■ SET PROBLEM ■
Determine whether each statement below agrees with the Paint Fence explanation that follows: 1. The approach keeps two variables, same and different. 2. The space complexity of the approach is O(n). 3. The new value of same equals the previous value of different. Answer yes or no for each and quote the deciding words of the explanation.

LeetCode 276: Paint Fence

Explanation:

The problem asks us to paint a fence with n posts, and there are k colors to choose from. We need to find the total number of ways to paint the fence such that no more than two adjacent posts have the same color.

To solve this problem, we can use dynamic programming. We can maintain two variables, same and different, to represent the number of ways to paint the current post the same color as the previous post and a different color from the previous post, respectively.

For each post, we can calculate the new values of same and different based on the previous states. The new value of same is equal to the previous value of different because we can only paint the current post the same color as the previous post if the previous post is a different color. The new value of different is the sum of the previous values of same and different multiplied by k-1 because we can paint the current post a different color in k-1 ways.

We iterate through all posts and update the values of same and different accordingly. Finally, the total number of ways to paint the fence is the sum of the final values of same and different.

Time Complexity:

The time complexity of this approach is O(n) where n is the number of posts.

Space Complexity:

The space complexity of this approach is O(1) since we are using only two variables to store the values of same and different.

:

class Solution {
    public int numWays(int n, int k) {
        if (n == 0) return 0;
        if (n == 1) return k;

        int same = 0, different = k;
        for (int i = 2; i <= n; i++) {
            int newSame = different;
            int newDifferent = (same + different) * (k - 1);
            same = newSame;
            different = newDifferent;
        }
        return same + different;
    }
}

[Data records]
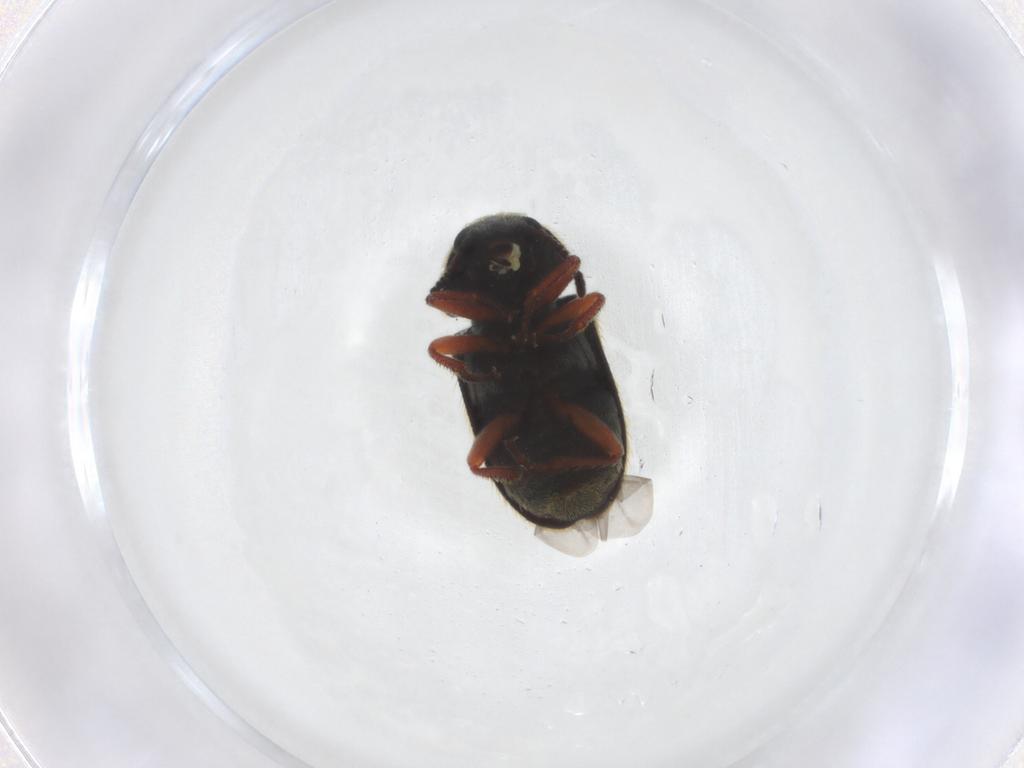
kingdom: Animalia
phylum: Arthropoda
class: Insecta
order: Coleoptera
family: Melyridae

■ ANSWER TO THE TASK ■
1. Yes: "We can maintain two variables, same and different"
2. No: "The space complexity of this approach is O(1)"
3. Yes: "The new value of same is equal to the previous value of different"